[Photographed scenes with lens parameters]
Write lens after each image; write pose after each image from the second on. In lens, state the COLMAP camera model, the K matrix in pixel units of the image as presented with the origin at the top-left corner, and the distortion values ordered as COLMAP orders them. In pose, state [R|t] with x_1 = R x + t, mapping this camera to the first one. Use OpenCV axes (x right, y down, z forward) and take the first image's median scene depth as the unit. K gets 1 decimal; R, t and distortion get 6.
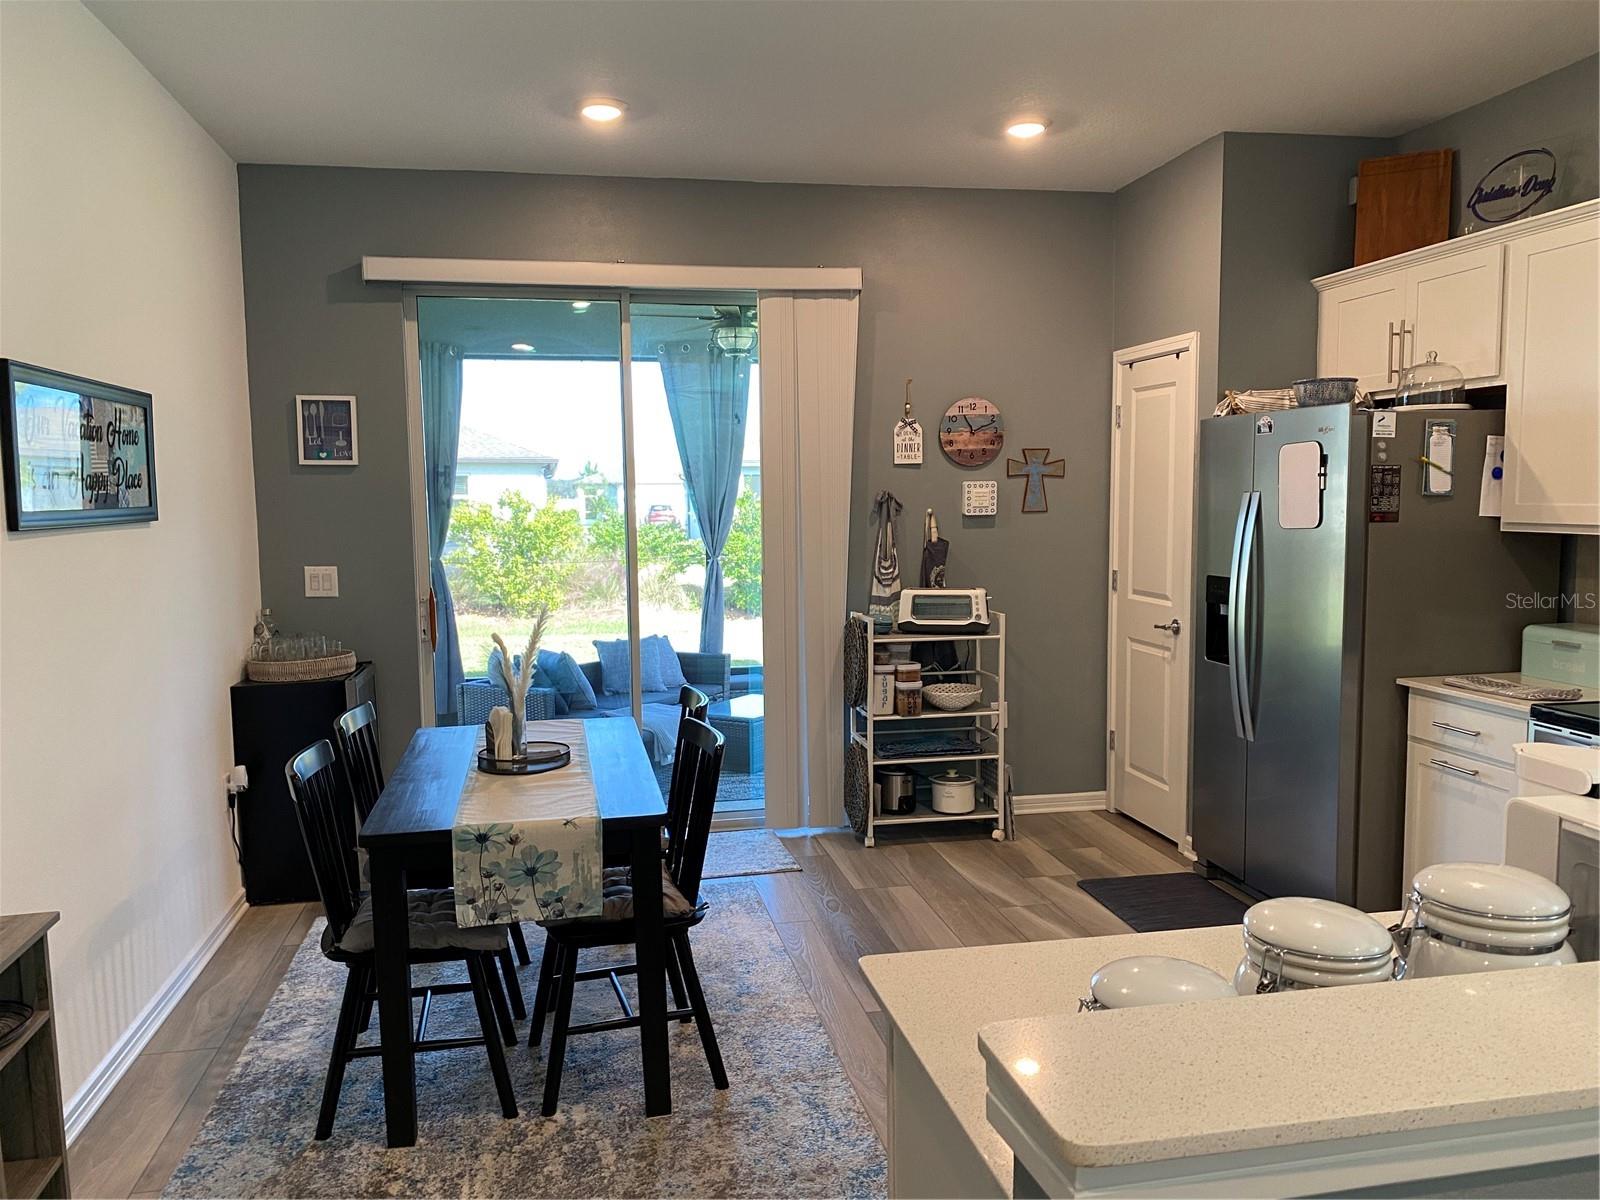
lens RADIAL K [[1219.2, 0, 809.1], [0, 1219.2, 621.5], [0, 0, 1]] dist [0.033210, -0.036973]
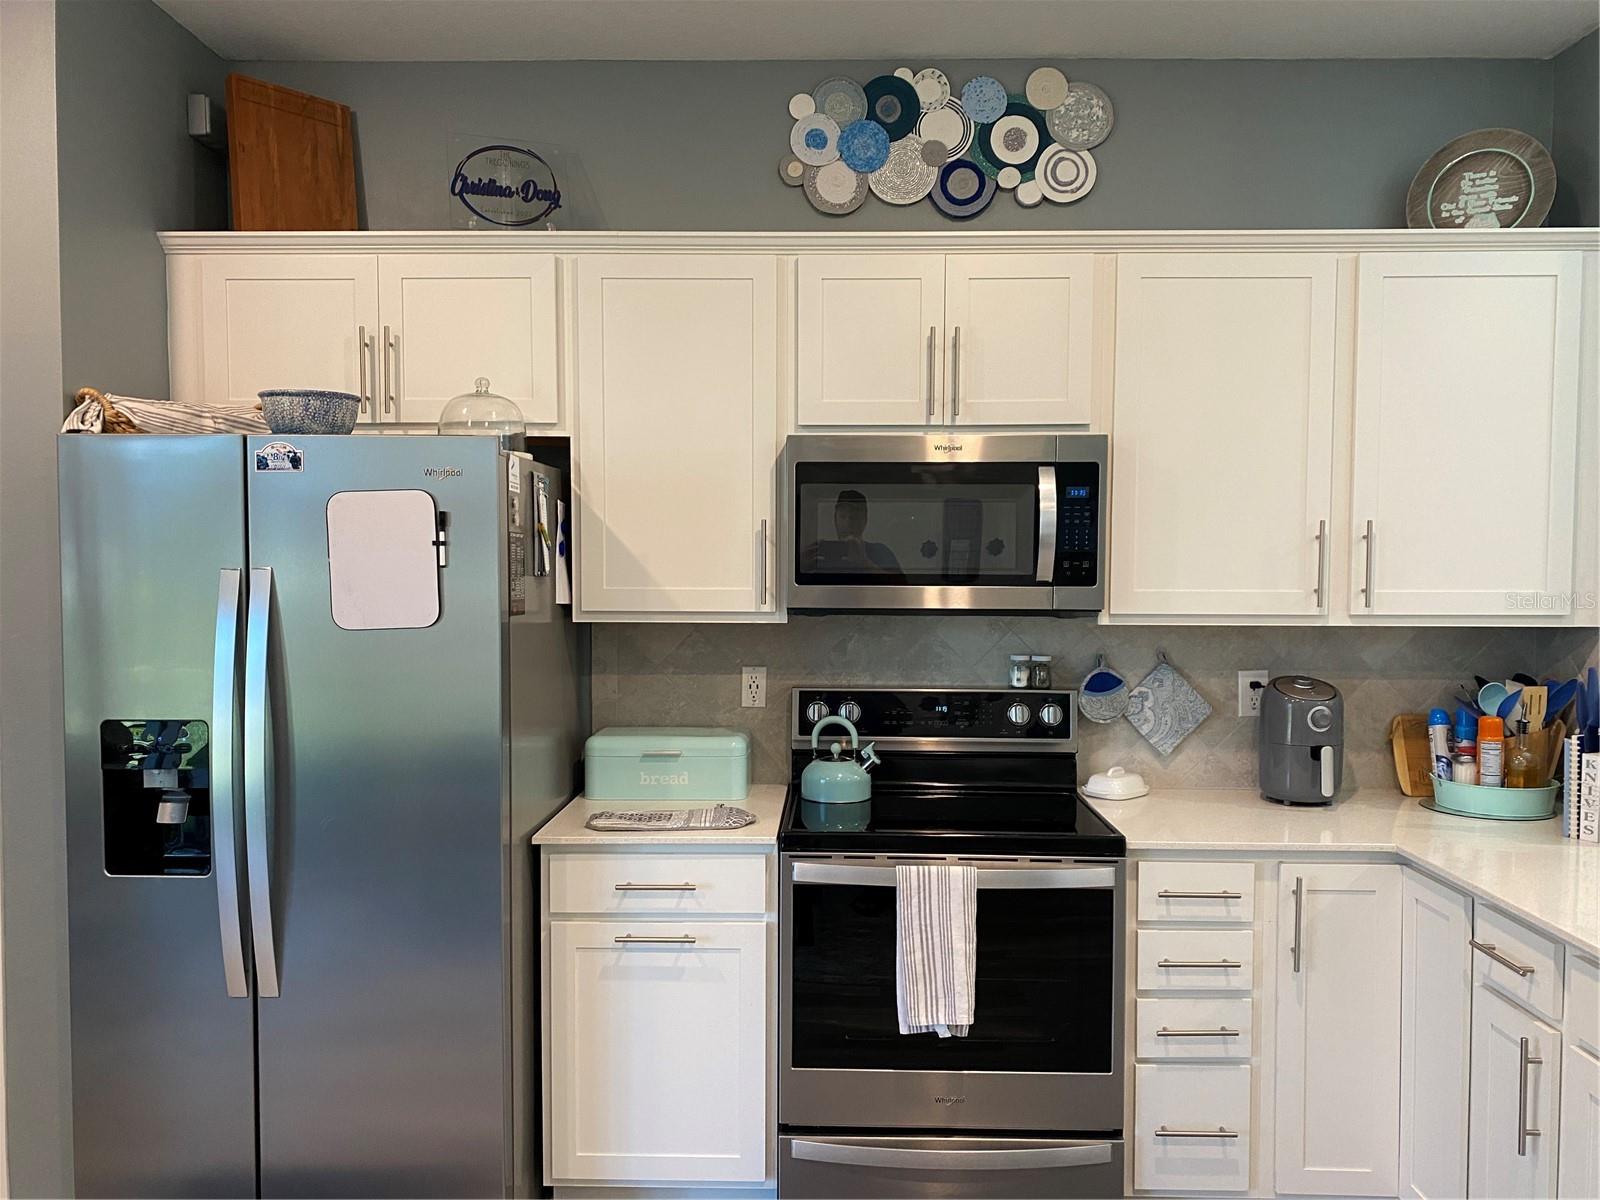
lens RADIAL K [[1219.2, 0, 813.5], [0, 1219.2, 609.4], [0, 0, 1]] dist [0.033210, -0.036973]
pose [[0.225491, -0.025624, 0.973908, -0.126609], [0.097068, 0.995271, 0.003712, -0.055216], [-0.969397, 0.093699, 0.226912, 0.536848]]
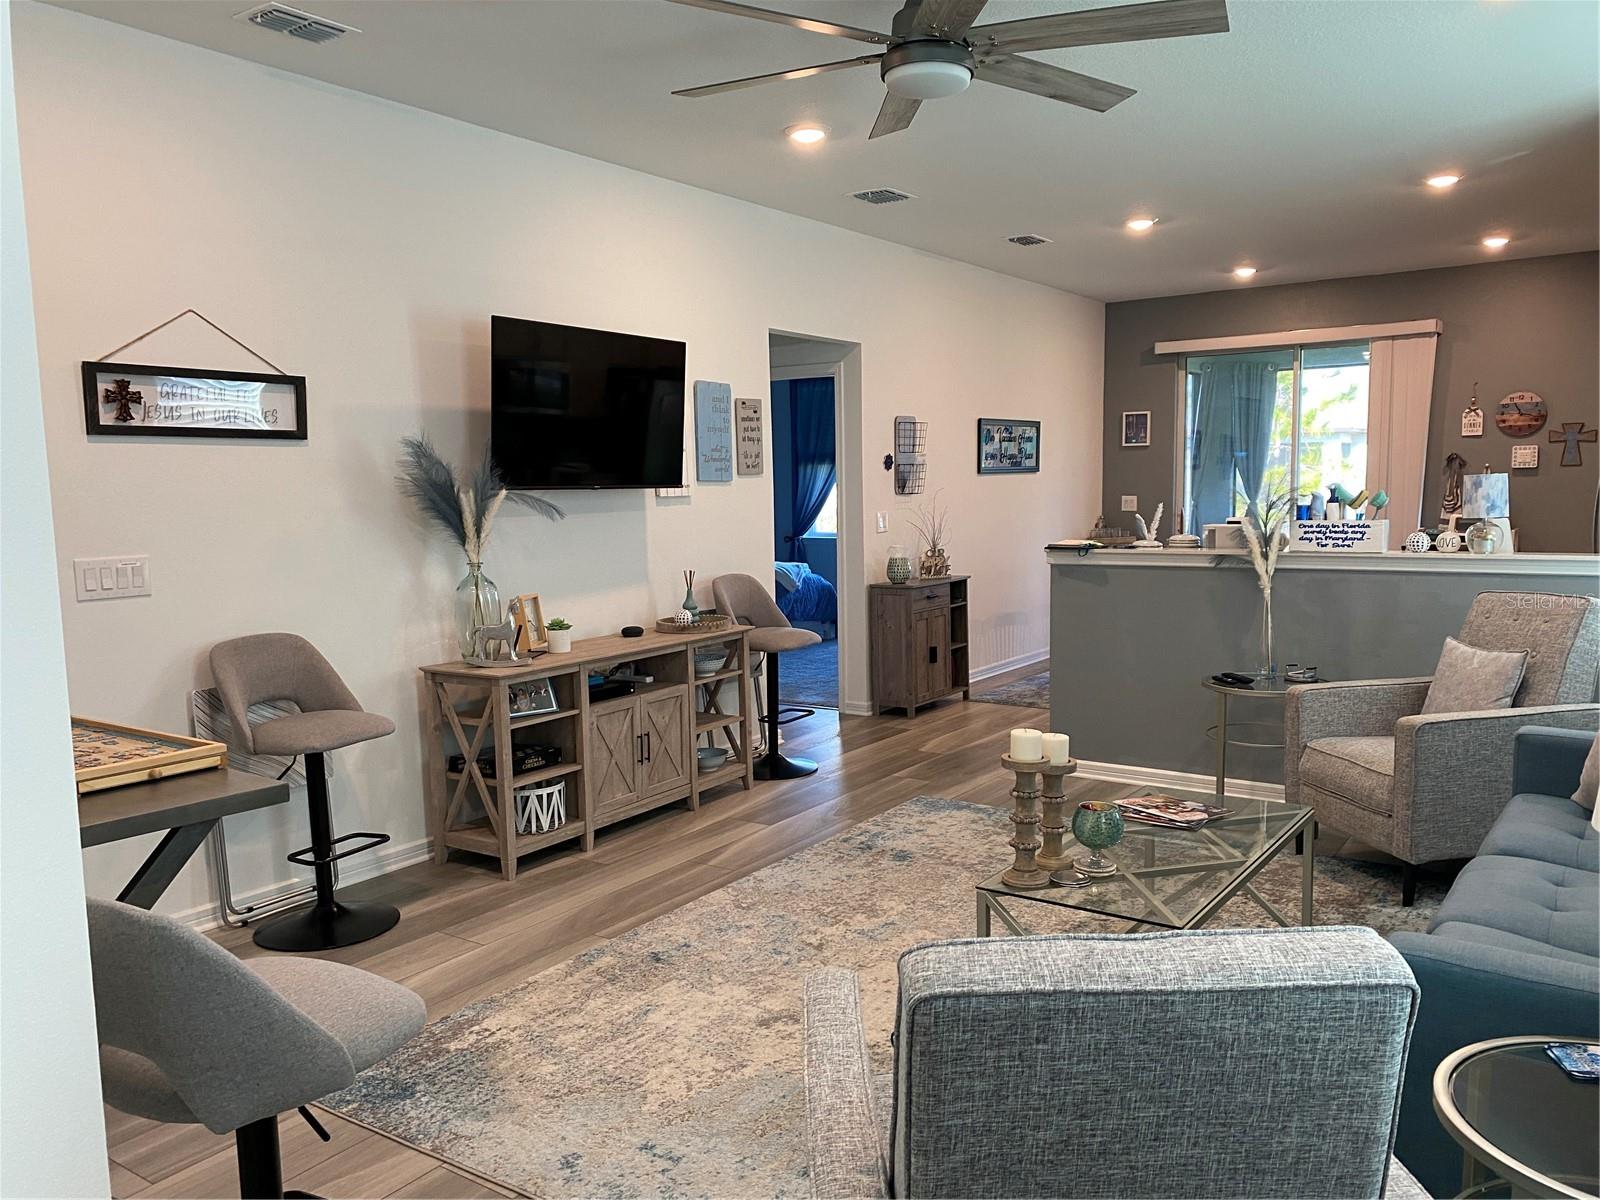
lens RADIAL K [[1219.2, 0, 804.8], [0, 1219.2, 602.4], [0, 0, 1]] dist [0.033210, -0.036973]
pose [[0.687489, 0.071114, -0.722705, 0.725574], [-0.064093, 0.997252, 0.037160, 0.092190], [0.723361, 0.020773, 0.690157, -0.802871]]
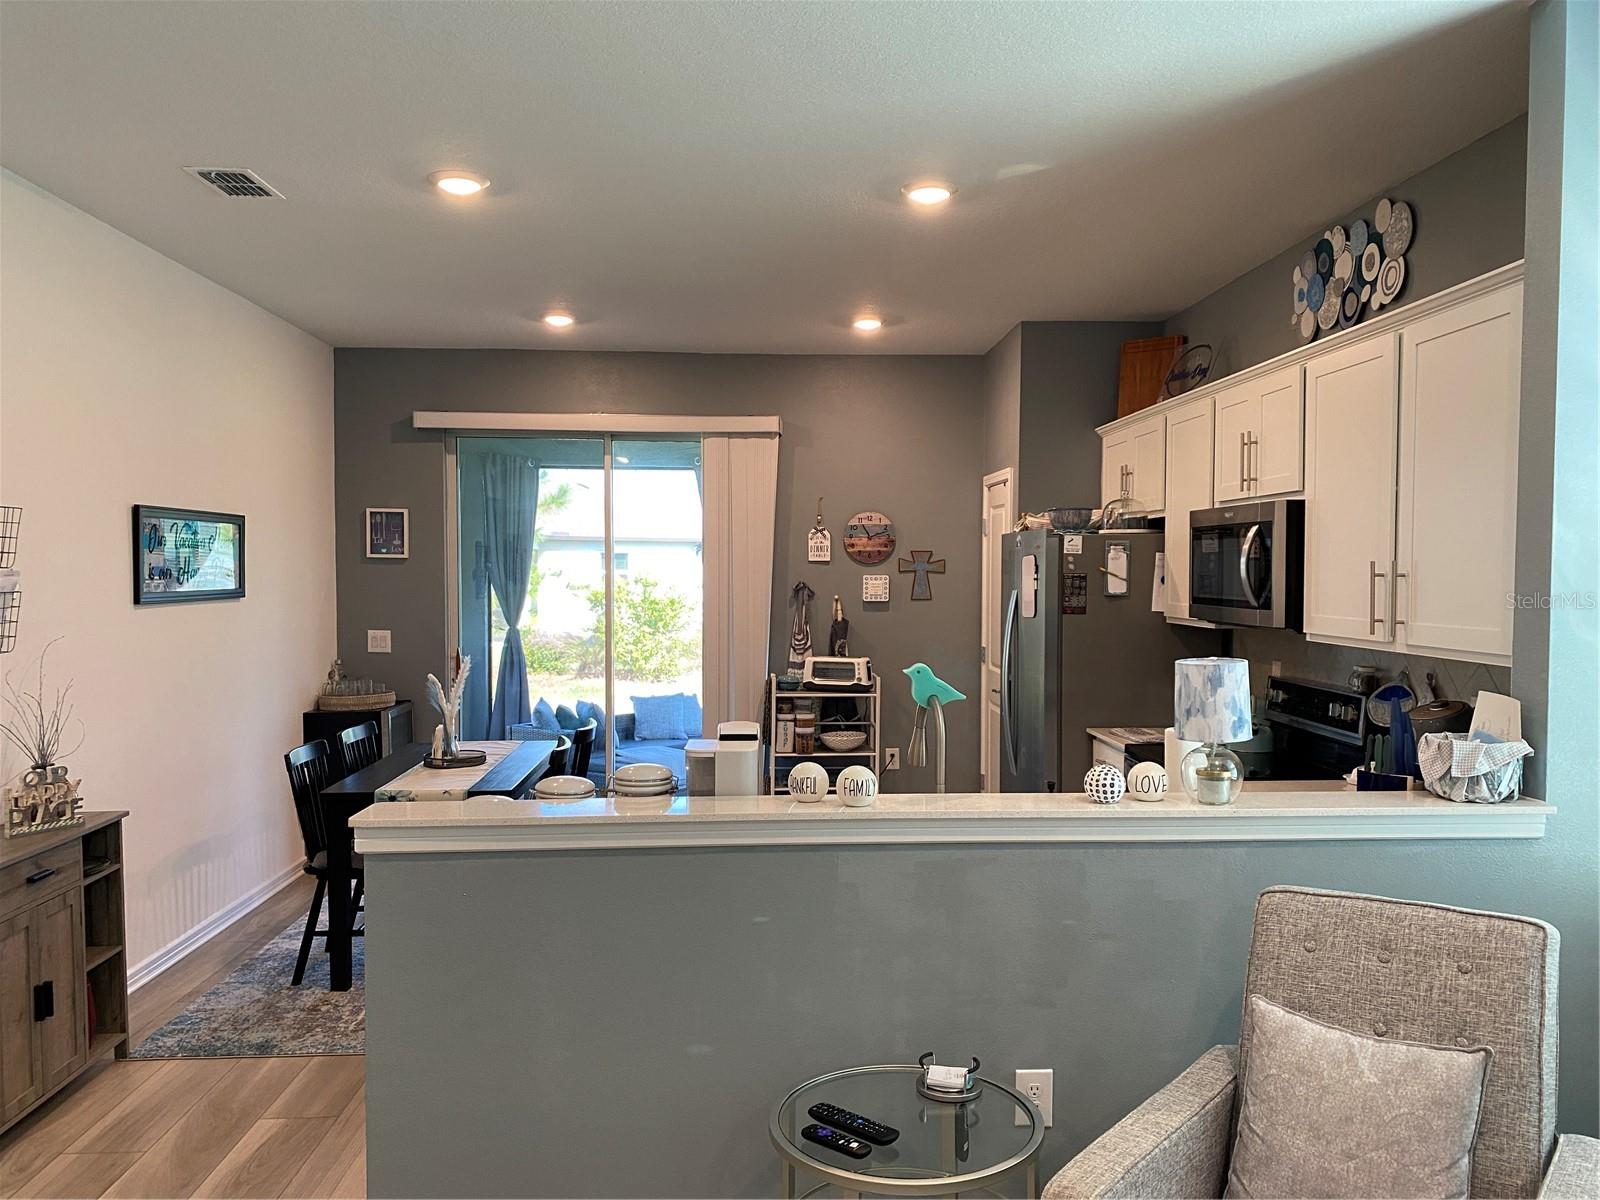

Task directions -
Can you reproduce all of the data above word for word, leaving the pictures out?

Worked solution -
Write lens after each image; write pose after each image from the second on. In lens, state the COLMAP camera model, the K matrix in pixel units of the image as presented with the origin at the top-left corner, and the distortion values ordered as COLMAP orders them. In pose, state [R|t] with x_1 = R x + t, mapping this camera to the first one. Use OpenCV axes (x right, y down, z forward) and take the first image's median scene depth as the unit. K gets 1 decimal; R, t and distortion get 6.
lens RADIAL K [[1219.2, 0, 809.1], [0, 1219.2, 621.5], [0, 0, 1]] dist [0.033210, -0.036973]
lens RADIAL K [[1219.2, 0, 813.5], [0, 1219.2, 609.4], [0, 0, 1]] dist [0.033210, -0.036973]
pose [[0.225491, -0.025624, 0.973908, -0.126609], [0.097068, 0.995271, 0.003712, -0.055216], [-0.969397, 0.093699, 0.226912, 0.536848]]
lens RADIAL K [[1219.2, 0, 804.8], [0, 1219.2, 602.4], [0, 0, 1]] dist [0.033210, -0.036973]
pose [[0.687489, 0.071114, -0.722705, 0.725574], [-0.064093, 0.997252, 0.037160, 0.092190], [0.723361, 0.020773, 0.690157, -0.802871]]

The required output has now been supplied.